Koutoujian served for 10 years, proudly chairing committees under three different Speakers of the House, before he learned about the Kennedy School and his potential ticket there: a Rappaport Fellowship.

“It was a crazy time, and quite honestly it would have been unaffordable to me,” he said. “I heard about the Fellowship, and I jumped at the chance.”

Meanwhile, life was still happening, and Koutoujian’s two-year program at the Kennedy School would by bookended nicely by it: marriage in the first week of school, and the birth of their first child soon after graduating with his Master in Public Administration degree in 2002.

“I just remember thinking how proud my grandfather would have been to know that his grandson was able to go to Harvard University, and how proud my dad was that his son was able to go to Harvard University. I still get emotional thinking about that.”

Sheriff Peter Koutoujian

It would be the turn of the decade before Koutoujian’s next opportunity presented itself, and even though he knew little about the work of a sheriff and admittedly “never for a moment wanted to be one,” he learned, ruminated, and decided it could be the ideal way to put his Kennedy School experience to the best use.

“It’s one of the purest forms of helping people who were broken, who needed that help, who have been neglected,” he said. “I thought, maybe I could be the one that could provide something for them.”

That Koutoujian has, and three Middlesex Jail programs in particular have been the hallmarks of his tenure as sheriff:

  • Borrowing from the empathy derived from his years as a young adult who at the time wasn’t prepared to make mature life decisions, Koutoujian partnered with the Vera Institute of Justice and created the People Achieving Change Together (PACT) unit. PACT takes a new approach to living and working conditions for young offenders (ages 18-24), using a model of community-building, trust, conflict resolution and life-skill education to decrease recidivism in an age group at the highest risk for becoming repeat offenders.
  • Koutoujian’s appreciation for the military, based in part on the service of his father and two uncles, led him to start the Housing Unit for Military Veterans (HUMV), a therapeutic unit exclusively for military veterans. It’s the only one of its kind in New England and one of very few in the country, again with an emphasis on an environment that increases the odds of a productive return to society and decreases recidivism.
  • The jail’s Medication Assisted Treatment program uses a “whole-patient” approach of medications, counseling and behavioral therapies to fight opioid overdose and prevent relapse. Koutoujian’s experience with the program, in fact, led to his teaching a master’s class on the opioid epidemic at UMass-Lowell.

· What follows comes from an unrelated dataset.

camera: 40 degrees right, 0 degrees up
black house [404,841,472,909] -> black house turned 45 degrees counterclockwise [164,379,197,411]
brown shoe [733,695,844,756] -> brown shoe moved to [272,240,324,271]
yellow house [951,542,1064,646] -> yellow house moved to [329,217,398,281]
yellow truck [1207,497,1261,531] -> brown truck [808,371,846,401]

All of that work, and more, done under Koutoujian is unique in its innovation and reliance on data, which has made it a model of best practices nationally. It’s a model, he said, that was driven by his experience at the Kennedy School. It also informed his approach to the pandemic, whereby his office used both operational and medical systems, and the help of an infectious disease physician, to create daily reports and plans to combat the crisis.

“It was one of our greatest hours,” he said.

He’s proud of the work. He’s proud of the incredible team around him (“savvy and passionate and talented and team-driven,” he says) – many of whom have been on board since migrating from the Massachusetts State House 10 years ago. He’s proud that his grandfather would be proud.

And he’s particularly proud, and grateful, to be part of an ever-extended Rappaport family that continues to plant its seeds.

“We’ve actually changed corrections across the entire country, and that’s now a part of the Rappaport legacy,” he said. “The Rappaports have allowed me to become an amplifier for their mission, and I thank them for that.”